新潮新書
この惑星の話
サントリーの缶コーヒー「BOSS」の新しいCMの冒頭では、「この惑星では、見た目が9割と言われている」というナレーションが入ります。もちろん、これは新潮新書の『人は見た目が9割』から取ったフレーズでしょう。現在、同書は113万部。本も100万部を超えると、タイトルがことわざみたいに使われるのだなあと思いました。ついでにいえば、サントリーからは何もいただいていません。贅沢は言わないので、編集部に「BOSS」でも送ってくれないかなあとも思いました。いや本音を言えば、ビールのほうがありがたいのですが。
その『人は見た目が9割』よりもさらに売れたのが、『バカの壁』(養老孟司・著)です。こちらのタイトルも、あちこちでいろいろな形で使われてきました。
6月の新刊『「自分」の壁』は、その養老さんの「壁」シリーズの4冊目にして、最新刊です。2003年の『バカの壁』に始まり、『死の壁』『超バカの壁』と続いたこのシリーズは、累計で580万部に達しています。

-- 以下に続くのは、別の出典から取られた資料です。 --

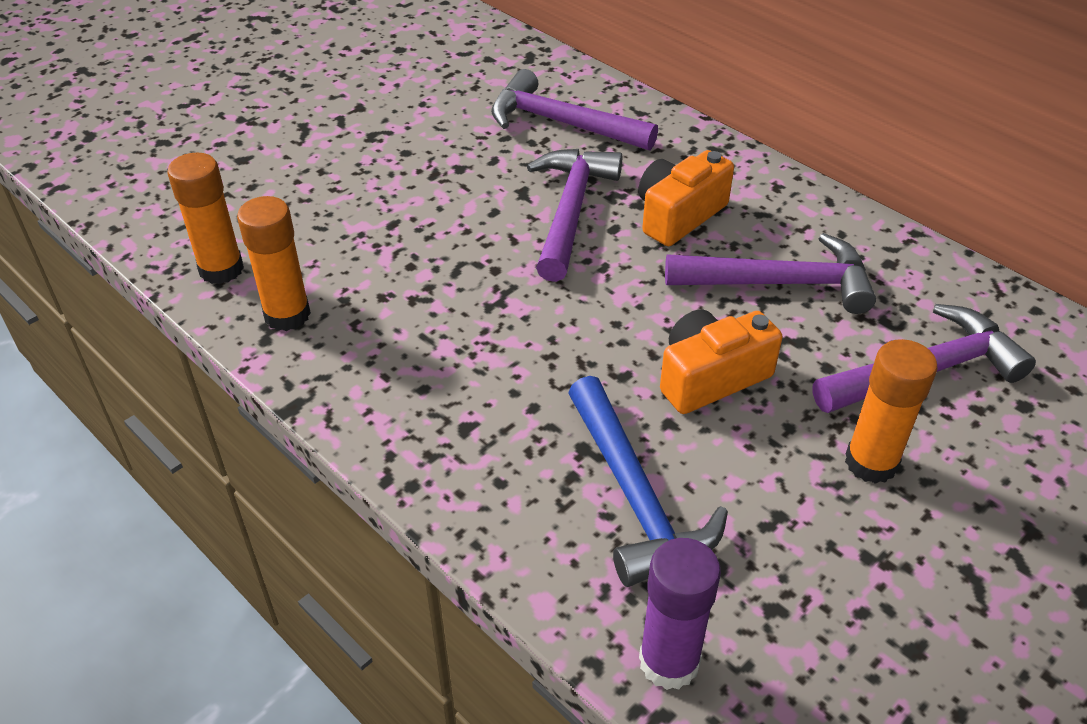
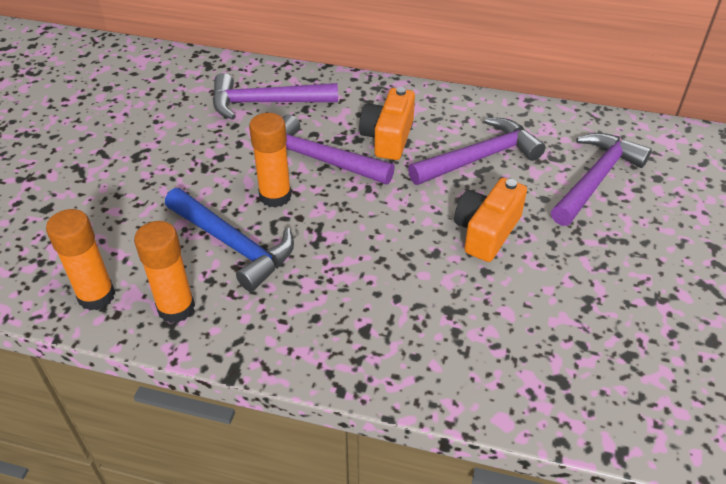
camera: 30 degrees left, 0 degrees up
(570, 211) = (318, 160): purple hammer -> purple hammer turned 45 degrees counterclockwise
(635, 496) = (502, 326): blue hammer -> blue hammer (233, 245)
(669, 661) = (600, 417): purple glue stick -> none
(871, 462) = (610, 244): orange glue stick -> orange glue stick (275, 196)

今回は、「自分とは何か」という普遍的な問いから始まるのですが、その答えは養老さんだけに、通り一遍のものではありません。
「自分とは地図の中の矢印である」
何だそれ? と思う方も多いでしょうが、読み進めれば、この仮説に納得していくはずです。この話を端緒に、日本社会、エネルギー問題、政治、医療、情報化社会、人生論へと様々なテーマについて論じていきます。
他の3点についてもご紹介いたします。
『1949年の大東亜共栄圏―自主防衛への終わらざる戦い―』(有馬哲夫・著)は、CIA文書など発掘資料をもとに描いた昭和裏面史。多くの日本人にとって、1945年で戦争は終わったのですが、その後も戦い続けた人たちがいました。陸軍大将、大本営参謀、大物政商……ある者はアメリカと手を組んで反共活動に身を捧げ、ある者は日本軍復活のために奔走したのです。

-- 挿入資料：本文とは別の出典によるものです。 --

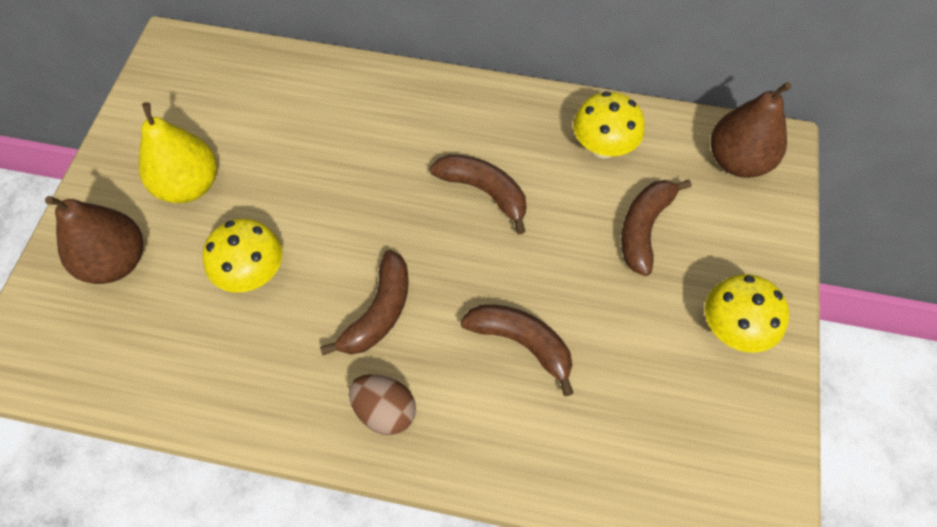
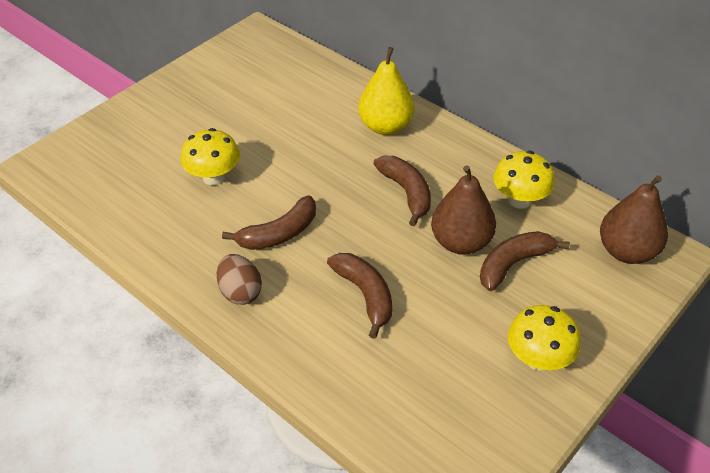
camera: 30 degrees right, 15 degrees down
(116, 261) = (136, 137): brown pear -> brown pear (461, 242)
(189, 185) = (211, 112): yellow pear -> yellow pear (385, 126)

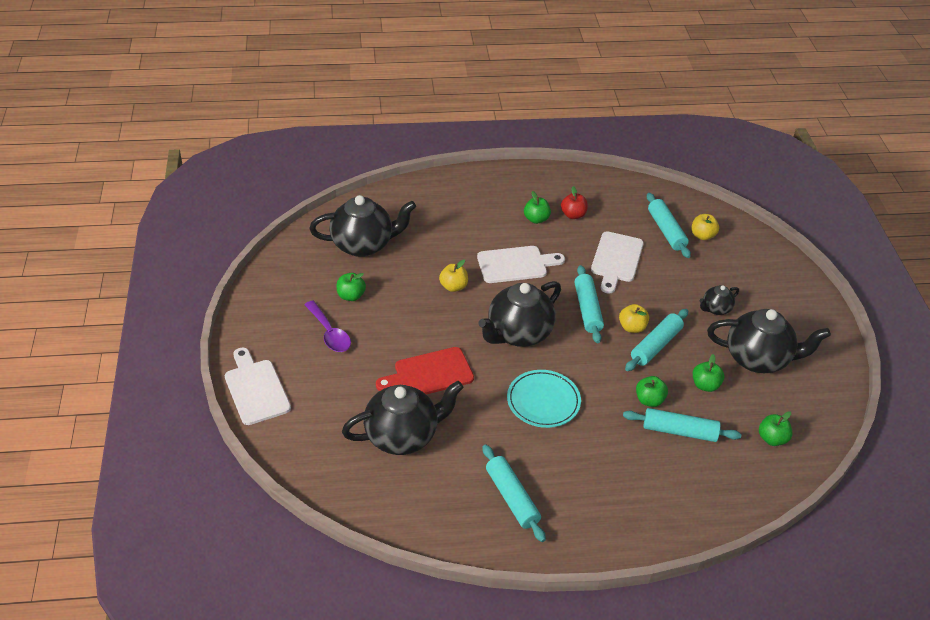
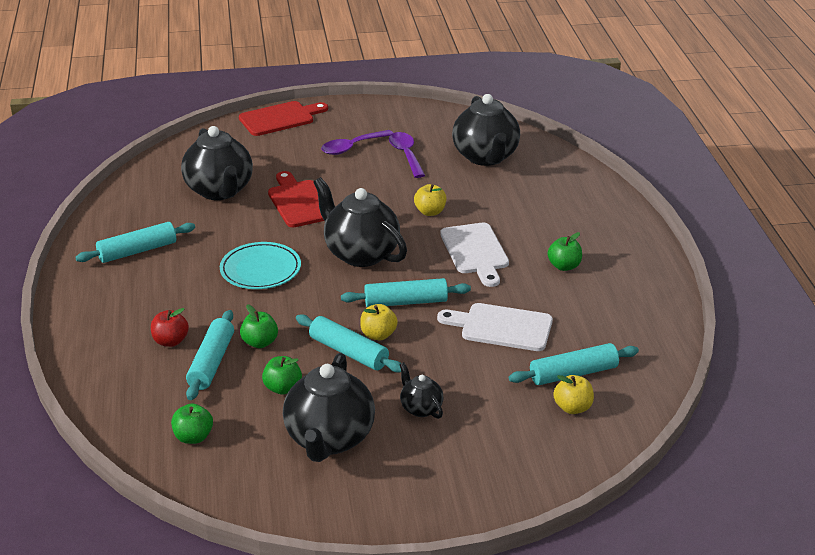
camera: 90 degrees right, 10 degrees down
(255, 389) = (280, 118): white cutting board -> red cutting board
(351, 296) = (406, 155): green apple -> purple spoon
(573, 215) = (582, 294): red apple -> red apple (170, 341)

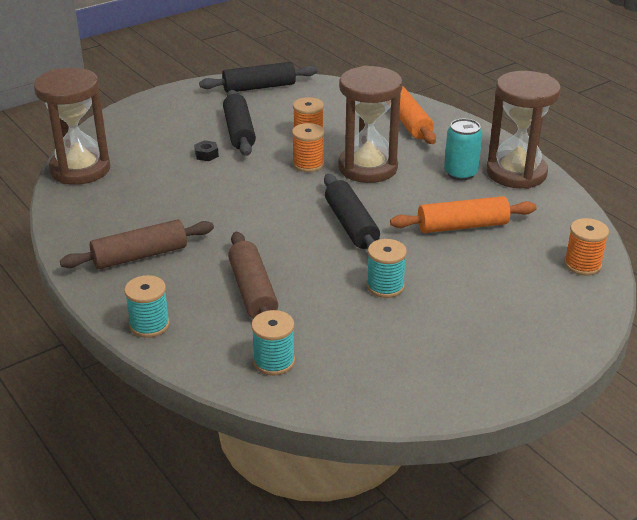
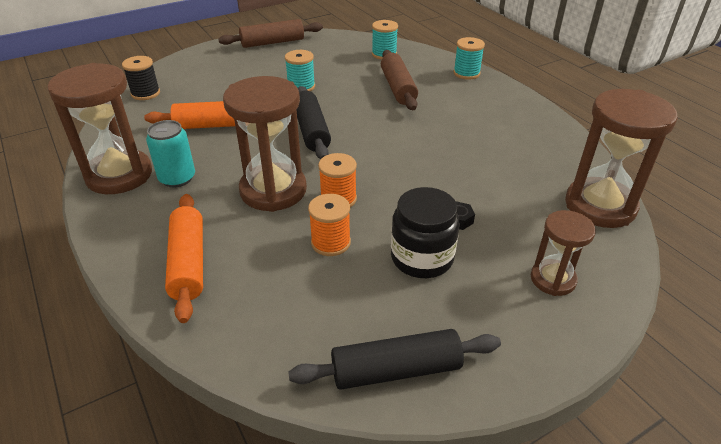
camera: 175 degrees left, 5 degrees up
(140, 256) = (491, 115): brown rolling pin -> brown rolling pin (272, 42)
(148, 125) = (553, 279): none -> brown hourglass
(239, 132) = (422, 258): black rolling pin -> black jar
(582, 264) = (145, 93): orange spool -> black spool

現在の憲法9条改正や集団的自衛権問題などにもつながる壮大な物語は、歴史好きには堪らない内容です。
『ルポ 介護独身』(山村基毅・著)は、新しい社会問題に光を当てた力作。少子高齢化と晩婚化によって、「独身で親の介護を続ける人」「親の介護のために独身のままの人」が増えています。彼らの生活を丹念に追うことで、現代の様々な問題が見えてきます。明るい話ではありませんが、目をそむけてはいけないテーマです。
『警視庁科学捜査最前線』(今井良・著)は、第一線で取材する記者が捜査の最新事情から裏舞台までを徹底解説した1冊。誘拐犯からの電話を苦労していたのは昔の話で、今はあっという間に逆探知できる、なんて豆情報が詰っています。「パソコン遠隔操作ウイルス事件」「『黒子のバスケ』脅迫事件」など最近の事件についても多く触れていて、読み応えがあります。警察小説やドラマが今より楽しめること請け合いです。
今月も新潮新書をよろしくお願いします。